Building data stores – Transaction log

time to read 3 min | 499 words

One of the interesting aspects in building a data store is that you run head on into things that you would generally leave to the infrastructure. By far, most developers deal with concurrency by relegating that responsibility to a database.

When you write your own database, you have to build this sort of thing. In essence, we have two separate issues here:

  • Maximizing Concurrency – does readers wait for writers? does writers wait for readers? does writers wait for writers?
  • Ensuring Consistency – can I read uncommitted data? can I read partially written data?

As I mentioned in my previous post, there are two major options when building a data store, Transaction Log & Append Only. There are probably a better name for each, but that is how I know them.
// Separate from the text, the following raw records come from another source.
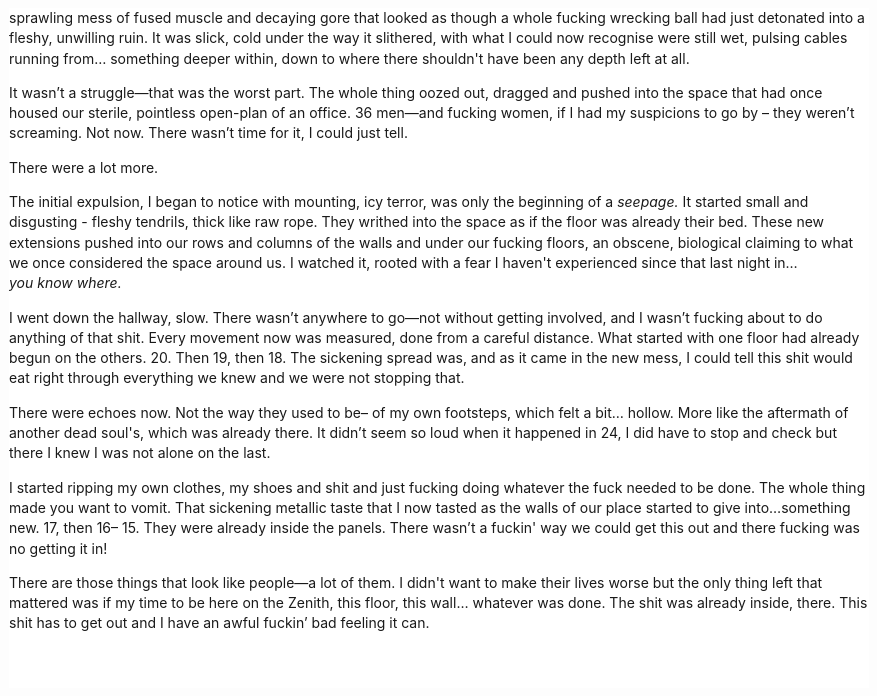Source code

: sprawling mess of fused muscle and decaying gore that looked as
though a whole fucking wrecking ball had just detonated into a
fleshy, unwilling ruin. It was slick, cold under the way it
slithered, with what I could now recognise were still wet, pulsing
cables running from… something deeper within, down to where there
shouldn't have been any depth left at all.</p>
<p style="border: none; padding: 0cm">It wasn’t a struggle—that
was the worst part. The whole thing oozed out, dragged and pushed
into the space that had once housed our sterile, pointless open-plan
of an office. 36 men—and fucking women, if I had my suspicions to
go by – they weren’t screaming. Not now. There wasn’t time for
it, I could just tell.</p>
<p style="border: none; padding: 0cm">There were a lot more.</p>
<p style="border: none; padding: 0cm">The initial expulsion, I began
to notice with mounting, icy terror, was only the beginning of a
<span style="display: inline-block; border: none; padding: 0cm"><em>seepage.</span></em>
It started small and disgusting - fleshy tendrils, thick like raw
rope. They writhed into the space as if the floor was already their
bed. These new extensions pushed into our rows and columns of the
walls and under our fucking floors, an obscene, biological claiming
to what we once considered the space around us. I watched it, rooted
with a fear I haven't experienced since that last night in… <span style="display: inline-block; border: none; padding: 0cm"><em>you
know where.</span></em></p>
<p style="border: none; padding: 0cm">I went down the hallway, slow.
There wasn’t anywhere to go—not without getting involved, and I
wasn’t fucking about to do anything of that shit. Every movement
now was measured, done from a careful distance. What started with one
floor had already begun on the others. 20. Then 19, then 18. The
sickening spread was, and as it came in the new mess, I could tell
this shit would eat right through everything we knew and we were not
stopping that.</p>
<p style="border: none; padding: 0cm">There were echoes now. Not the
way they used to be– of my own footsteps, which felt a bit…
hollow. More like the aftermath of another dead soul's, which was
already there. It didn’t seem so loud when it happened in 24, I did
have to stop and check but there I knew I was not alone on the last.</p>
<p style="border: none; padding: 0cm">I started ripping my own
clothes, my shoes and shit and just fucking doing whatever the fuck
needed to be done. The whole thing made you want to vomit. That
sickening metallic taste that I now tasted as the walls of our place
started to give into…something new. 17, then 16– 15. They were
already inside the panels. There wasn’t a fuckin' way we could get
this out and there fucking was no getting it in!</p>
<p style="border: none; padding: 0cm">There are those things that
look like people—a lot of them. I didn't want to make their lives
worse but the only thing left that mattered was if my time to be here
on the Zenith, this floor, this wall… whatever was done. The shit
was already inside, there. This shit has to get out and I have an
awful fuckin’ bad feeling it can.</p>
<p style="border: none; padding: 0cm"><br/>
<br/>
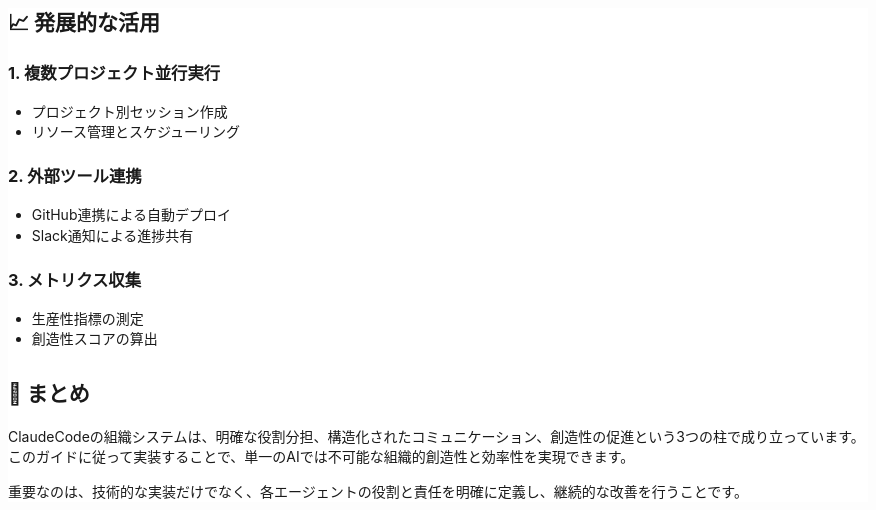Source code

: ## 📈 発展的な活用

### 1. 複数プロジェクト並行実行
- プロジェクト別セッション作成
- リソース管理とスケジューリング

### 2. 外部ツール連携
- GitHub連携による自動デプロイ
- Slack通知による進捗共有

### 3. メトリクス収集
- 生産性指標の測定
- 創造性スコアの算出

## 🎯 まとめ

ClaudeCodeの組織システムは、明確な役割分担、構造化されたコミュニケーション、創造性の促進という3つの柱で成り立っています。このガイドに従って実装することで、単一のAIでは不可能な組織的創造性と効率性を実現できます。

重要なのは、技術的な実装だけでなく、各エージェントの役割と責任を明確に定義し、継続的な改善を行うことです。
This post is going to focus on transaction log. Transaction log is actually pretty simple idea, conceptually. It simply requires that you would state what you intend to do before you do it, in such a way that you can reverse it.

For example, let us say that I want to store “users/ayende” –> "”. All I need to do is to write the following to the transaction log.

   "Key": "users/ayende",
   "NewVal": "",
   "TxId": 19474774

If the data store crashes before the transaction is completed, we can run a recovery process that would resolve any issues in the actual data from the transaction log. Once a transaction is committed, we can safely delete it from the transaction log.
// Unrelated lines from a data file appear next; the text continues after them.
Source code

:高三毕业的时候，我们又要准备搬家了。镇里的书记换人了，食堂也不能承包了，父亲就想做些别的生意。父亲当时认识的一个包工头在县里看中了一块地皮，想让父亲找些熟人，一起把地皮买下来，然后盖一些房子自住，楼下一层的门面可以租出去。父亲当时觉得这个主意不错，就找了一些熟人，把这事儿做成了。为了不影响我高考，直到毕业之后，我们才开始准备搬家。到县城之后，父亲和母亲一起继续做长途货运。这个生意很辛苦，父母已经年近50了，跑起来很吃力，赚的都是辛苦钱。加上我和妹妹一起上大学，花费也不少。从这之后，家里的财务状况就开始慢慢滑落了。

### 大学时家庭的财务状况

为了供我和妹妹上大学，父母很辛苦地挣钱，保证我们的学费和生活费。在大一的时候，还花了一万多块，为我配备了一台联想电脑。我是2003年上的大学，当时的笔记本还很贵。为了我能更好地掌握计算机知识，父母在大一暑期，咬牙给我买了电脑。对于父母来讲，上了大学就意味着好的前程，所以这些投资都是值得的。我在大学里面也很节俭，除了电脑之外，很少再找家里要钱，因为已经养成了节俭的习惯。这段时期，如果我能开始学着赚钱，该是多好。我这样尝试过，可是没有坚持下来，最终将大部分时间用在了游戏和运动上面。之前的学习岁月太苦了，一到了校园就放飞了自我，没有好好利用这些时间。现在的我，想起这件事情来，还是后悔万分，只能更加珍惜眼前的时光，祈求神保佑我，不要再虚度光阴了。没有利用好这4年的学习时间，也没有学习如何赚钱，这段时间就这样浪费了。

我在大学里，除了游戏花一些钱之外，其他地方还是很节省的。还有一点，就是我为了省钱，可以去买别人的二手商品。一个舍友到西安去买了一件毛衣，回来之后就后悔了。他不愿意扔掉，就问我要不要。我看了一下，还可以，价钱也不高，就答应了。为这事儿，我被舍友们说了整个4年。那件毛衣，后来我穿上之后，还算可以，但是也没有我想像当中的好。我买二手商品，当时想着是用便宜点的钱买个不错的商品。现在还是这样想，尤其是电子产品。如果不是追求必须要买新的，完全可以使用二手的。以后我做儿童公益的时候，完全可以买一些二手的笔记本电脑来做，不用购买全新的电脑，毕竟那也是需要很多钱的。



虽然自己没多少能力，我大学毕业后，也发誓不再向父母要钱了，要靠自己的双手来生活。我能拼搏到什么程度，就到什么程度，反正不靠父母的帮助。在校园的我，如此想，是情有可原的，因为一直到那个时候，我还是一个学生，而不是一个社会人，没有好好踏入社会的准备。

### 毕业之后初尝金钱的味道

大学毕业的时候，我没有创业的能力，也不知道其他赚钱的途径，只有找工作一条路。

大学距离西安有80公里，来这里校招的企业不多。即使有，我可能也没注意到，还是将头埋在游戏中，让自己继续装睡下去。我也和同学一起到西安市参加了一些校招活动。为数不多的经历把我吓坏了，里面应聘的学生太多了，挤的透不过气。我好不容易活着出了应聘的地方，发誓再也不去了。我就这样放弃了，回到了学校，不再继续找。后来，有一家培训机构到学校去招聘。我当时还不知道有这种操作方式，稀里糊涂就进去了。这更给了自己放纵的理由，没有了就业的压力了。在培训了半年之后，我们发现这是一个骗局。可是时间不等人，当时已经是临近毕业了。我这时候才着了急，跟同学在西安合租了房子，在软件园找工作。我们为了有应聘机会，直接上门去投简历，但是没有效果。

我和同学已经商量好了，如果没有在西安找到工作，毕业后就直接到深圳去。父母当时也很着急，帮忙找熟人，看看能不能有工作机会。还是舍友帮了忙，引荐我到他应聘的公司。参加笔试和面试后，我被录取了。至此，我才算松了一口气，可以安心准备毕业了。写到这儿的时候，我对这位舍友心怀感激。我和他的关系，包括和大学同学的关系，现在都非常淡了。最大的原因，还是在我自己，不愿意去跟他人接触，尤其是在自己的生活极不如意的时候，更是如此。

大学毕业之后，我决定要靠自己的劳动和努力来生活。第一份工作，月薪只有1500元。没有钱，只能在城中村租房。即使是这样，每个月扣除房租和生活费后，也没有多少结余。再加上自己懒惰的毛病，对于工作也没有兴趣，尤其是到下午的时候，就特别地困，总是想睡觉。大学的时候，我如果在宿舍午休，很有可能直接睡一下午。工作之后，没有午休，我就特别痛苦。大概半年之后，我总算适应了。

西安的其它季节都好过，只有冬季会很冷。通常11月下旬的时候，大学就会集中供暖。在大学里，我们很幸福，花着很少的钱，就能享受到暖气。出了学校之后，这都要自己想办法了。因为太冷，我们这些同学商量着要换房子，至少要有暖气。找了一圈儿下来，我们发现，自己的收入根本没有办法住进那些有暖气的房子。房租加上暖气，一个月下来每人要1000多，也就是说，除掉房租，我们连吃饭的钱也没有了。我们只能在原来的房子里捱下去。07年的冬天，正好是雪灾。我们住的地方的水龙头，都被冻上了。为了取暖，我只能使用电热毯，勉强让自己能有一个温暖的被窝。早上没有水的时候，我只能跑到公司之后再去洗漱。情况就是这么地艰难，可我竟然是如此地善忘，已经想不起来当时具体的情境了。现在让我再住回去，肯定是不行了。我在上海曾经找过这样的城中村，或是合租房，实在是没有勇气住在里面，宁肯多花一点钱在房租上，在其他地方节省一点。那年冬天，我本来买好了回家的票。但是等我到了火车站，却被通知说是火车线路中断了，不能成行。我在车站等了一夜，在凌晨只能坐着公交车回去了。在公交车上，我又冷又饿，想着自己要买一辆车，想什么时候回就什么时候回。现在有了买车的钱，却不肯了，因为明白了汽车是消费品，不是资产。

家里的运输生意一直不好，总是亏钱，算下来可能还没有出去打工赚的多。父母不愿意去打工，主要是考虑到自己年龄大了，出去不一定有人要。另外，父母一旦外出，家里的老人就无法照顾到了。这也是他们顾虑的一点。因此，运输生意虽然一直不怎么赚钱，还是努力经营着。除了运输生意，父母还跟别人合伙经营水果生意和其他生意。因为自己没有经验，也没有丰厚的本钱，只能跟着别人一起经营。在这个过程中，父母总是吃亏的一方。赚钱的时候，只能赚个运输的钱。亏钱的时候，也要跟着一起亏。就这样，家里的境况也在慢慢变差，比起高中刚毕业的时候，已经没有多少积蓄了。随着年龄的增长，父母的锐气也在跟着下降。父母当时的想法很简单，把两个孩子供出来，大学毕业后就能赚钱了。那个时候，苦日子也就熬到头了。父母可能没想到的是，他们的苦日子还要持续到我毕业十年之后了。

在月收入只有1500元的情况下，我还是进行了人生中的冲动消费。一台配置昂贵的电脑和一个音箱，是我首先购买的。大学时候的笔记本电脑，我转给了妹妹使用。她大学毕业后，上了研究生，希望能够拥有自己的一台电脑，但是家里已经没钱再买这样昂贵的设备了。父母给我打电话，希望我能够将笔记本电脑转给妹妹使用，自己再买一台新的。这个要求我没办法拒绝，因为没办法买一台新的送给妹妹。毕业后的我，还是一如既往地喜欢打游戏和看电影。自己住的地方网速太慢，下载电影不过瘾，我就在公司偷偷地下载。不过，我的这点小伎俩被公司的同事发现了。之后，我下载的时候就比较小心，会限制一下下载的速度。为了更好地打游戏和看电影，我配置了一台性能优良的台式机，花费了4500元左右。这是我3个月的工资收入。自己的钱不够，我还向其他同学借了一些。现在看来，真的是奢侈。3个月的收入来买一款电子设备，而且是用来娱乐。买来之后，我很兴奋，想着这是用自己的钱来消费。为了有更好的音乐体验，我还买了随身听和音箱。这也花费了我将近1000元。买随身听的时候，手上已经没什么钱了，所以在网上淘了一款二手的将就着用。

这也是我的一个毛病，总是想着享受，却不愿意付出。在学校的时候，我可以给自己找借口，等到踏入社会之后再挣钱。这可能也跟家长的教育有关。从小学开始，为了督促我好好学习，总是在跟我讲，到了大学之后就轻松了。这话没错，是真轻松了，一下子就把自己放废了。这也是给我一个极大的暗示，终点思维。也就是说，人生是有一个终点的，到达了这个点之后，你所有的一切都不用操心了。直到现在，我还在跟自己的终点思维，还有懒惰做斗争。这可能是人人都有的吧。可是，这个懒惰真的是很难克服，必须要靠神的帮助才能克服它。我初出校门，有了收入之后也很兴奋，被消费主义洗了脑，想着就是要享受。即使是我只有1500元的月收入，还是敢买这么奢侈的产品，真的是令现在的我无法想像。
As I said, conceptually it is a very simple idea, but it leads to some interesting implementation challenges:

  • You can optimize things by not writing to disk (except for writing to the transaction log) immediately.
  • You need to keep track of concurrent transactions touching the same records.
  • You need to handle background flushing to disk.
  • The crash recovery process can be.. finicky to write.
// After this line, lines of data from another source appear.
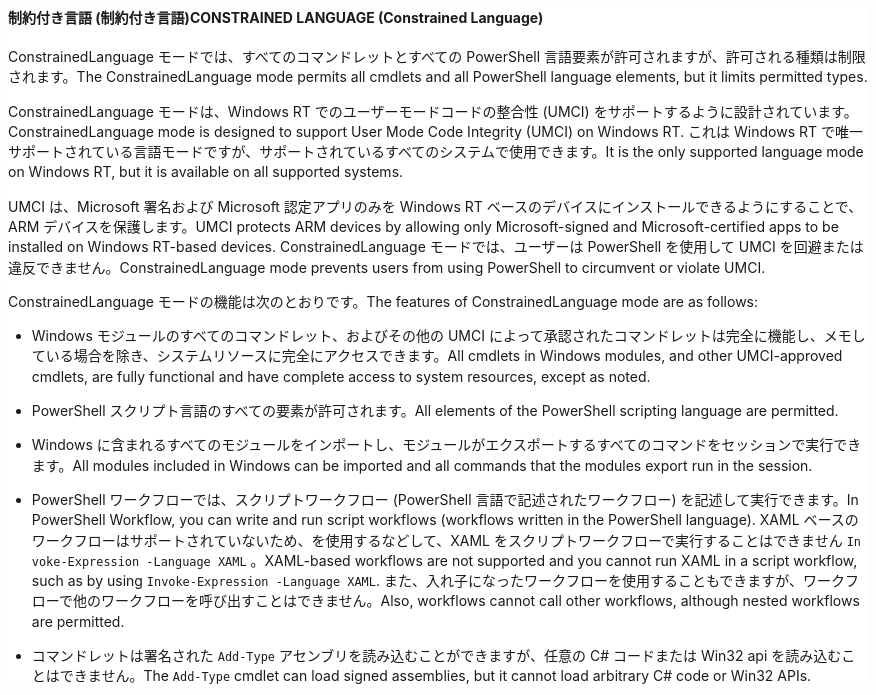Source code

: #### <a name="constrained-language-constrained-language"></a><span data-ttu-id="5f980-143">制約付き言語 (制約付き言語)</span><span class="sxs-lookup"><span data-stu-id="5f980-143">CONSTRAINED LANGUAGE (Constrained Language)</span></span>

<span data-ttu-id="5f980-144">ConstrainedLanguage モードでは、すべてのコマンドレットとすべての PowerShell 言語要素が許可されますが、許可される種類は制限されます。</span><span class="sxs-lookup"><span data-stu-id="5f980-144">The ConstrainedLanguage mode permits all cmdlets and all PowerShell language elements, but it limits permitted types.</span></span>

<span data-ttu-id="5f980-145">ConstrainedLanguage モードは、Windows RT でのユーザーモードコードの整合性 (UMCI) をサポートするように設計されています。</span><span class="sxs-lookup"><span data-stu-id="5f980-145">ConstrainedLanguage mode is designed to support User Mode Code Integrity (UMCI) on Windows RT.</span></span> <span data-ttu-id="5f980-146">これは Windows RT で唯一サポートされている言語モードですが、サポートされているすべてのシステムで使用できます。</span><span class="sxs-lookup"><span data-stu-id="5f980-146">It is the only supported language mode on Windows RT, but it is available on all supported systems.</span></span>

<span data-ttu-id="5f980-147">UMCI は、Microsoft 署名および Microsoft 認定アプリのみを Windows RT ベースのデバイスにインストールできるようにすることで、ARM デバイスを保護します。</span><span class="sxs-lookup"><span data-stu-id="5f980-147">UMCI protects ARM devices by allowing only Microsoft-signed and Microsoft-certified apps to be installed on Windows RT-based devices.</span></span>
<span data-ttu-id="5f980-148">ConstrainedLanguage モードでは、ユーザーは PowerShell を使用して UMCI を回避または違反できません。</span><span class="sxs-lookup"><span data-stu-id="5f980-148">ConstrainedLanguage mode prevents users from using PowerShell to circumvent or violate UMCI.</span></span>

<span data-ttu-id="5f980-149">ConstrainedLanguage モードの機能は次のとおりです。</span><span class="sxs-lookup"><span data-stu-id="5f980-149">The features of ConstrainedLanguage mode are as follows:</span></span>

- <span data-ttu-id="5f980-150">Windows モジュールのすべてのコマンドレット、およびその他の UMCI によって承認されたコマンドレットは完全に機能し、メモしている場合を除き、システムリソースに完全にアクセスできます。</span><span class="sxs-lookup"><span data-stu-id="5f980-150">All cmdlets in Windows modules, and other UMCI-approved cmdlets, are fully functional and have complete access to system resources, except as noted.</span></span>

- <span data-ttu-id="5f980-151">PowerShell スクリプト言語のすべての要素が許可されます。</span><span class="sxs-lookup"><span data-stu-id="5f980-151">All elements of the PowerShell scripting language are permitted.</span></span>

- <span data-ttu-id="5f980-152">Windows に含まれるすべてのモジュールをインポートし、モジュールがエクスポートするすべてのコマンドをセッションで実行できます。</span><span class="sxs-lookup"><span data-stu-id="5f980-152">All modules included in Windows can be imported and all commands that the modules export run in the session.</span></span>

- <span data-ttu-id="5f980-153">PowerShell ワークフローでは、スクリプトワークフロー (PowerShell 言語で記述されたワークフロー) を記述して実行できます。</span><span class="sxs-lookup"><span data-stu-id="5f980-153">In PowerShell Workflow, you can write and run script workflows (workflows written in the PowerShell language).</span></span> <span data-ttu-id="5f980-154">XAML ベースのワークフローはサポートされていないため、を使用するなどして、XAML をスクリプトワークフローで実行することはできません `Invoke-Expression -Language XAML` 。</span><span class="sxs-lookup"><span data-stu-id="5f980-154">XAML-based workflows are not supported and you cannot run XAML in a script workflow, such as by using `Invoke-Expression -Language XAML`.</span></span> <span data-ttu-id="5f980-155">また、入れ子になったワークフローを使用することもできますが、ワークフローで他のワークフローを呼び出すことはできません。</span><span class="sxs-lookup"><span data-stu-id="5f980-155">Also, workflows cannot call other workflows, although nested workflows are permitted.</span></span>

- <span data-ttu-id="5f980-156">コマンドレットは署名された `Add-Type` アセンブリを読み込むことができますが、任意の C# コードまたは Win32 api を読み込むことはできません。</span><span class="sxs-lookup"><span data-stu-id="5f980-156">The `Add-Type` cmdlet can load signed assemblies, but it cannot load arbitrary C# code or Win32 APIs.</span></span>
Concurrency control is something that you essentially have to roll on your own, and you can make it as granular as you feel like. There is some complexity involved in ensuring that you read the appropriate data from the transaction log / data file (based on whatever you are in a transaction reading data you modified or outside it, reading the old data), but where it gets really complex is the number of moving parts that you have to deal with.